Tories aim to hit the poor hardest

Louise Nousratpour
Tuesday October 6, 2009
The Morning Star

Shadow chancellor seeks to outdo Labour's attacks as he sets out public spending cuts.

The Tories and new Labour have fought a callous bidding war to prove who is best at making the poor and the sick pay for the bankers' crisis.

Today, Shadow chancellor George Osborne revealed his Thatcherite agenda in a conference speech focused on public spending cuts, including a one-year freeze on the majority of public-sector workers.

Under his plans, only the one million earning under £18,000 would get a rise.

The Tory proposal goes beyond Chancellor Alistair Darling's call for a salary freeze for the 750,000 highest-paid public servants.

Mr Osborne repeatedly claimed that the whole country was "in this together," but his belt-tightening policies were only aimed at the poor and the vulnerable.

He confirmed plans to raise the state retirement age for men from 65 to 66 in 2016, rather than 2026 as new Labour plans. For women, the pension age will be equalised by 2020.

Left economist Andrew Fisher pointed out that this would disproportionately hit the poorest, who have a life expectancy of 72 compared with 79 for the better off.

Mr Osborne also wants to introduce means-testing to the child tax credit at a lower level in order to claw back money from better-off families.

Another tax to hit the poor was next on the agenda, as he announced plans to raise VAT from the current 17.5 per cent to 20 per cent.

Mr Osborne then promised to raise inheritance tax thresholds to £1 million and declared his opposition to the government's 50p top rate of income tax from 2011.

The endless list of spending cuts will shave a mere £7 billion a year off the record £175bn public deficit caused by the bail-out of the banks. Another £13 billion a year will be saved once the retirement age is raised in 2016.
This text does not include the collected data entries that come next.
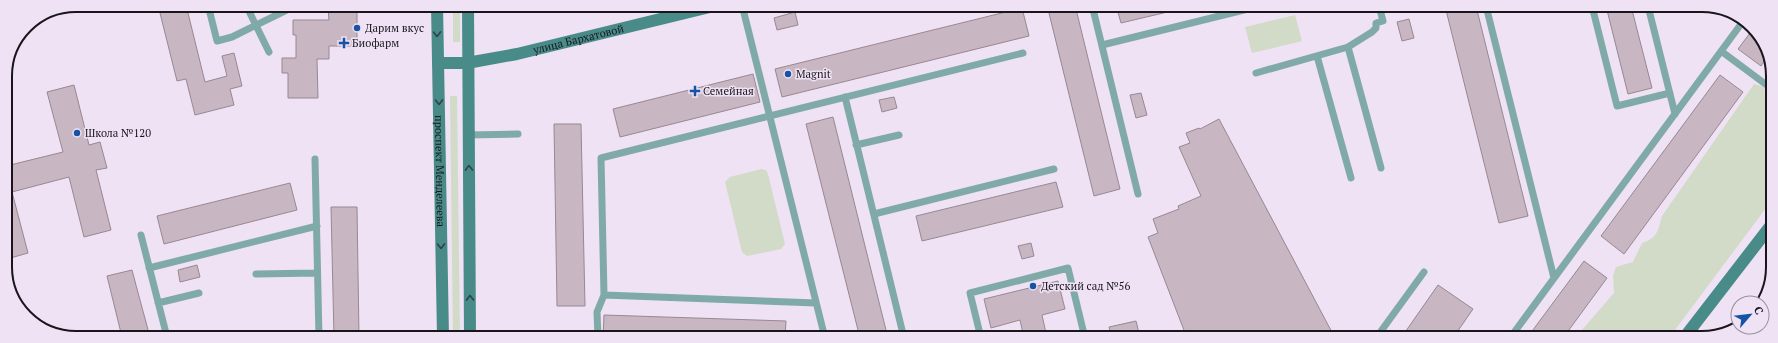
<svg xmlns="http://www.w3.org/2000/svg" width="1778" height="343" font-family="'PT Serif',serif">
<style>
.green{fill:#d1dbc8}
.building{fill:#c8b6c2;stroke:#998793}
.lines{fill:none;stroke-linecap:round;stroke-linejoin:round}
.lane{stroke:#80aaa8;stroke-width:7}
.secondary{stroke:#488b89;stroke-width:12}
.oneway{stroke:#2c4447}
.poi-dot{fill:#1653a4;stroke:#eee2f4;stroke-width:1.5}
.labels{text-anchor:middle;dominant-baseline:central;stroke-width:3;stroke-linejoin:round;paint-order:stroke}
.poi-label{font-size:11px;fill:#19151b;stroke:#eee2f4;text-anchor:start}
.street-label{font-size:11px;fill:#19151b;stroke:#eee2f4}
.rim{fill:none;stroke:#19151b;stroke-width:2}
</style>
<rect width="100%" height="100%" fill="#eee2f4"/>
<path class="green" d="M453,5h7v37h-7z
M1295,15l7,26 -50,12 -7,-26z
M1754,84l8,2 10,10v104l-103,138h-94l39,-45 -1,-18 3,-8 17,-5 9,-19c16,-5 16,-13 20,-27z
M450,96h7l3,241h-7z
M761,169l5,1 2,4 17,70 -4,5 -34,7 -5,-4 -17,-70 5,-5z"/>
<path class="building" d="M158,5h28l19,77 22,-6 -5,-20 12,-3 8,33 -12,3 4,16 -39,10 -9,-36 -9,2z
M1047,5h28l45,184 -26,7z
M1116,5h60v5l-55,13z
M1445,6h31l52,210 -29,7z
M1606,6h25l21,82 -24,6z
M328,8h29v38h-28v13h-12l1,39h-30v-25h-6v-15h14v-23h-3v-15h36z
M1022,8l7,28 -247,61 -7,-28z
M795,12l3,13 -21,5 -3,-12z
M1409,19l5,19 -12,3 -5,-19z
M1753,29l15,27 -7,10 -23,-17z
M753,74l7,28 -140,35 -7,-28z
M1720,75l23,17 -119,162 -23,-18z
M74,85l15,60 11,-3 7,26 -11,2 15,60 -27,7 -15,-60 -57,15 16,61 -21,6 -1,-93 57,-14 -16,-60z
M1141,93l6,22 -11,3 -6,-23z
M894,97l3,11 -15,4 -3,-12z
M833,117l32,129 23,92h-28l-54,-214z
M1219,119l116,219h-148l-39,-101 10,-4 -5,-14 26,-10 -1,-3 23,-10 -22,-49 11,-4 -4,-10 13,-5 1,1z
M554,124h27l4,182h-28z
M1056,182l7,25 -141,34 -6,-25z
M290,183l7,27 -133,34 -7,-28z
M331,207h26l2,130h-25z
M1031,243l3,13 -12,3 -4,-13z
M1584,261l23,17 -44,60h-36z
M197,265l3,12 -20,5 -2,-12z
M132,270l5,19 13,48h-28l-15,-61z
M1058,281l7,28 -23,6 5,23h-23l-4,-18 -29,8 -7,-29z
M1438,285l35,24 -20,29h-52z
M604,315l182,6 -1,17h-182z
M1136,321l3,12 -20,5h-7l-3,-11z"/>
<g class="lines">
<path class="lane" d="M208,5l9,36 15,-4 65,-32
M246,5l23,47
M742,5l83,333
M1092,5l46,189
M1486,6l68,272
M1592,6l25,100 53,-13
M1648,6l27,108
M1102,45l162,-40
M1348,47l33,121
M1721,51l51,38
M1317,56l34,122
M1256,73l92,-26 24,-15 4,-4v-5l7,-2 -4,-15
M845,97l59,241
M468,135l50,-1
M856,145l43,-10
M315,159l4,178
M874,214l180,-45
M141,235l26,102
M149,268l168,-42
M256,274l61,-1
M604,295l212,8
M158,303l41,-10
M1688,333l21,4
M598,338l-1,-26 7,-17 -3,-137 422,-105
M981,338l-11,-45 98,-25 17,70
M1376,338l48,-66
M1510,338l234,-318"/>
<g class="secondary">
<path id="s1" d="M437,5l6,332"/>
<path d="M468,5l2,332"/>
<path id="s2" d="M438,63h29l50,-9 201,-49"/>
<path d="M1684,338l88,-114"/>
</g>
</g>
<defs><path id="oneway-chevron" d="M-2-3.5L2.5 0L-2 3.5" fill="none" stroke-width="1.6" stroke-linecap="round" stroke-linejoin="round"/></defs>
<g class="oneway">
<use href="#oneway-chevron" transform="translate(437 34) rotate(89)"/>
<use href="#oneway-chevron" transform="translate(439 102) rotate(89)"/>
<use href="#oneway-chevron" transform="translate(469 168) rotate(-91)"/>
<use href="#oneway-chevron" transform="translate(441 246) rotate(89)"/>
<use href="#oneway-chevron" transform="translate(470 298) rotate(-91)"/>
</g>
<g class="poi-dot">
<circle cx="357" cy="28" r="4"/>
<path d="M342 37h4v4h4v4h-4v4h-4v-4h-4v-4h4z"/>
<circle cx="788" cy="74" r="4"/>
<path d="M693 85h4v4h4v4h-4v4h-4v-4h-4v-4h4z"/>
<circle cx="77" cy="133" r="4"/>
<circle cx="1033" cy="286" r="4"/>
</g>
<g class="labels">
<g class="poi-label">
<text x="365" y="28">Дарим вкус</text>
<text x="352" y="43">Биофарм</text>
<text x="796" y="74">Magnit</text>
<text x="703" y="91">Семейная</text>
<text x="85" y="133">Школа №120</text>
<text x="1041" y="286">Детский сад №56</text>
</g>
<g class="street-label">
<text stroke="none"><textPath href="#s2" startOffset="143">улица Бархатовой</textPath></text>
<text stroke="none"><textPath href="#s1" startOffset="166">проспект Менделеева</textPath></text>
</g>
</g>
<path d="M0 0H1778V343H0ZM76 12H1702A64 64 0 0 1 1766 76V267A64 64 0 0 1 1702 331H76A64 64 0 0 1 12 267V76A64 64 0 0 1 76 12Z" fill="#eee2f4" fill-rule="evenodd"/>
<path class="rim" d="M76 12H1702A64 64 0 0 1 1766 76V267A64 64 0 0 1 1702 331H76A64 64 0 0 1 12 267V76A64 64 0 0 1 76 12Z"/>
<g transform="translate(1750 315) rotate(62)"><circle r="19" fill="#eee2f4" stroke="#99909d"/>
<path d="M0-3L7 15L0 10L-7 15Z" fill="#1653a4"/>
<text y="-6" font-size="11" font-weight="bold" text-anchor="middle" fill="#19151b">С</text>
</g>
</svg>
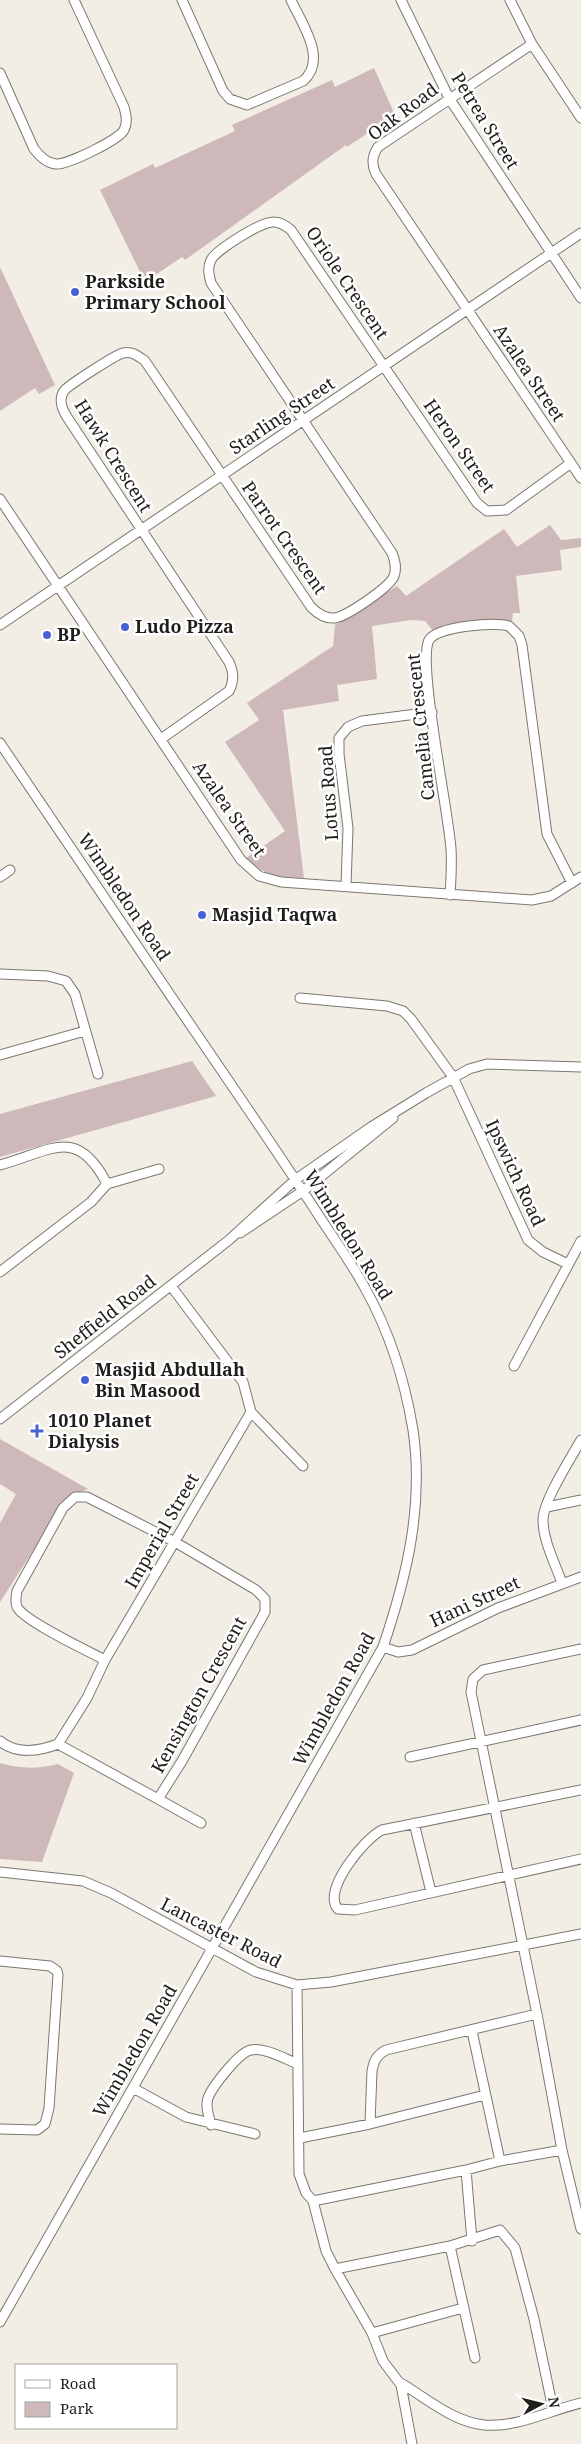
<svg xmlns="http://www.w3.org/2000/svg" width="581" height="2444" viewBox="0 0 581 2444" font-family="'Noto Serif',serif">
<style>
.green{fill:#ceb8b9}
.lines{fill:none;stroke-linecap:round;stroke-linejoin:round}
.minor-casing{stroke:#7c776f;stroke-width:11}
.minor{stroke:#fff;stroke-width:9}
.poi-dot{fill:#4862d6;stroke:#fff;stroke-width:2}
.labels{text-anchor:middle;stroke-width:5;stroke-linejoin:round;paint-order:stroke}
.street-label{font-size:18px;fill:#1f1e1a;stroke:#fff}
.poi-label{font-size:18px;font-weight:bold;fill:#1f1e1a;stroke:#fff;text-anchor:start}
</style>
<rect width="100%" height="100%" fill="#f3eee5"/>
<path class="green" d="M374,68l21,47 -48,32 -1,-2 -161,115 -3,-3 -37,25 -45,-92 53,-26 2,4 80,-37 -3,-6 100,-45 3,7z
M0,267l55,118 -16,9 -4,-6 -35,23z
M550,525l11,15 20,-2v9l-21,3 2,20 -46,6 4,37h-7l-1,8 -25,1 -54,9 -8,-10 -14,-1 -39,6 5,53 -40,6 2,16 -56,9 21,168c-24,0 -41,-2 -58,-20l39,-27 -60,-89 34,-22 -12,-17 86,-57 2,-21 62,-39 9,10 98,-67 13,18z
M192,1061l24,35 -216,61v-43z
M0,1439l88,50 -21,9 -67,104v-79l16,-29 -16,-10z
M0,1763c20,6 38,6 58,1l16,9 -32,89 -42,-3z"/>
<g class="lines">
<g class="minor-casing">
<path id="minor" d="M182,0l41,91 7,8 17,6 56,-24c25,-21 -1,-57 -12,-81
M401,0l48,98 132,200
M510,0l22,44 49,74
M532,44l-154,103c-6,9 -7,17 -2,27l205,304
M0,73l34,76c6,7 12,14 22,15 11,1 63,-24 68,-34 4,-8 2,-15 0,-23l-50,-107
M0,499l241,361 18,16 22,6 251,18 19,-4 30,-19
M0,625l581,-392
M161,739l68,-48c5,-10 5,-18 0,-29l-162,-245c-5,-8 -9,-17 -3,-26 3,-5 53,-37 59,-38 10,-2 15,3 22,8l166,246c7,7 14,12 24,11 12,-2 55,-31 59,-42 3,-8 1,-15 -2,-23l-181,-270c-2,-8 -4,-15 0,-23 5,-10 51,-39 63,-38 7,0 12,4 17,8l186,273 10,8 19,-1 65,-47
M0,743c75,111 150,223 226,334 32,47 64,94 95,142 15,23 31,45 44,69 24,43 40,93 48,142 11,75 -6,146 -30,217l-383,675
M0,877l10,-7
M346,886l2,-58 -9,-74v-16l9,-11 14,-6 70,-9
M450,895c1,-15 2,-31 1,-46 -2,-35 -34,-187 -22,-209 9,-14 65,-18 80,-14l10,10 3,9 25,189 25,49
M0,974l48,2 18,5 9,13 23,80
M300,998l87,8 16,5 8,8 42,58 75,163 15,12 25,12
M0,1055l85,-24
M0,1165c51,-14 77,-40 107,19l-16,18 -91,70
M107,1184l52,-15
M240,1233l63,-42 90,-73
M514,1366l67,-125
M251,1412l52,54
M0,1419l229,-179 66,-60 76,-53 55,-34 43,-24 18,-5 94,3
M547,1507l34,-7
M562,1583c-7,-20 -19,-42 -19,-63 0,-19 28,-62 38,-80
M383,1647l15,5 14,-2 86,-42 83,-31
M581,1649l-98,21 -10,9 -2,13 66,322 25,136 19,79
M0,1741c16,14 40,10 58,3l29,-46 18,-38 146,-248 -8,-30 -72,-96
M58,1744l100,55 24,-38 83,-149v-13l-9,-9 -81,-48 -88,-45h-12l-12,11 -46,83c-1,6 -2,11 0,16 7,14 71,44 88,53
M410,1757l171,-37
M581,1790l-199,40c-17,8 -61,61 -44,79l17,1 226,-51
M158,1799l43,24
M414,1823l17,69
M0,1872l83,9 28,12 145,79 41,13 34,-3 250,-48
M0,1961l50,5 7,5 1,4 -9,133 -4,16 -8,6 -37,-1
M297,1985l2,189 7,19 7,8 13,50 9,18 37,64 11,28 18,24 11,59
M472,2031l28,130
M133,2088l53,29 69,17
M370,2124l2,-53c2,-11 5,-16 14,-21l151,-36
M211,2125c-2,-9 -6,-18 -3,-27 4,-11 31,-46 43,-48 14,-3 34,9 47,14
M300,2138l70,-14 115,-29
M466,2170l6,71
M313,2201l153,-31 34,-9 62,-11
M450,2246l25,112
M335,2269l115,-23 50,-16 15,18 19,71 19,90
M372,2333l91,-25
M399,2382c26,15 54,40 85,43 33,3 66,-15 97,-22"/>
</g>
<use href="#minor" class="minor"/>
</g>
<g class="poi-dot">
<circle cx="75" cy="292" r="5"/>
<circle cx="125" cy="627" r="5"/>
<circle cx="47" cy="635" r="5"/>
<circle cx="202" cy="915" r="5"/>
<circle cx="85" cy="1380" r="5"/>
<path d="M34.5 1423.5h5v5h5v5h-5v5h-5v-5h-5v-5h5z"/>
</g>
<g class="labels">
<g class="street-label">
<text transform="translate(403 112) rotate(-37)" y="6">Oak Road</text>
<text transform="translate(485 121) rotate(58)" y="6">Petrea Street</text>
<text transform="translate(347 283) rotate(56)" y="6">Oriole Crescent</text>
<text transform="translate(529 373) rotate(56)" y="6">Azalea Street</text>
<text transform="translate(282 416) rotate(-34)" y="6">Starling Street</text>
<text transform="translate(459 446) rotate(55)" y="6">Heron Street</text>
<text transform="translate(113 456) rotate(58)" y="6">Hawk Crescent</text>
<text transform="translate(284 538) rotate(55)" y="6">Parrot Crescent</text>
<text transform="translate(421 727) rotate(-96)" y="6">Camelia Crescent</text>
<text transform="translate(329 793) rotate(-94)" y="6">Lotus Road</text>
<text transform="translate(229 809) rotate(55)" y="6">Azalea Street</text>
<text transform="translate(124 897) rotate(56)" y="6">Wimbledon Road</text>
<text transform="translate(515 1173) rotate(65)" y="6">Ipswich Road</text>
<text transform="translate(348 1235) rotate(58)" y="6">Wimbledon Road</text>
<text transform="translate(105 1317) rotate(-38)" y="6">Sheffield Road</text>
<text transform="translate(162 1531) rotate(-60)" y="6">Imperial Street</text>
<text transform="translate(475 1602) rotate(-25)" y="6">Hani Street</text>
<text transform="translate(199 1695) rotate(-61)" y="6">Kensington Crescent</text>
<text transform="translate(334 1699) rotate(-61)" y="6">Wimbledon Road</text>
<text transform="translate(221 1933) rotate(27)" y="6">Lancaster Road</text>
<text transform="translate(135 2051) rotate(-60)" y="6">Wimbledon Road</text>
</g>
<g class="poi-label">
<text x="85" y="288">Parkside<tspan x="85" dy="21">Primary School</tspan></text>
<text x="135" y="633">Ludo Pizza</text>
<text x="57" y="641">BP</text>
<text x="212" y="921">Masjid Taqwa</text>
<text x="95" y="1376">Masjid Abdullah<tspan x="95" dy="21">Bin Masood</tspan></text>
<text x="48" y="1427">1010 Planet<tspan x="48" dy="21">Dialysis</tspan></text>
</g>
</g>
<rect x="15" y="2364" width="162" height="65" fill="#ffffff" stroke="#a5a5a3"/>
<rect x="25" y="2380" width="25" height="8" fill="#ffffff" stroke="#a5a5a3"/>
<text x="60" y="2389" font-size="15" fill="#1f1e1a">Road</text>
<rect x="25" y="2402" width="25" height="15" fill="#ceb8b9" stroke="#a5a5a3"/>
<text x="60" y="2414" font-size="15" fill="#1f1e1a">Park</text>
<g transform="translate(541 2404) rotate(83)" stroke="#ffffff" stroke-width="4" paint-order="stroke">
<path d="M0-4L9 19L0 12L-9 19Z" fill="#1f1e1a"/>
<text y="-8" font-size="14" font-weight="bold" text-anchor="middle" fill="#1f1e1a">N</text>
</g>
</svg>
But the Tax Justice Network pointed out that Britain could save £100 billion a year just by preventing tax dodging in tax havens which are "politically connected to Britain."

The organisation's John Christensen also defended the 50p top rate tax, saying: "The likes of Mr Osborne argue that if we tax the rich, they will threaten to leave the country.

"Let them leave - it means they weren't interested in contributing to the wellbeing of our society in the first place."

Communist Party of Britain leader Rob Griffiths warned that "new Labour is paving the way for an even more right-wing Tory government unless the labour movement, at this late hour, forces the government to change course fundamentally."

UNISON leader Dave Prentis said Mr Osborne's "commitment to the free market underlines the real Tory agenda - it's one that hasn't changed since Thatcher."

Unite joint general secretary Derek Simpson added: "This was a speech written on the back of a Bullingdon Club membership card."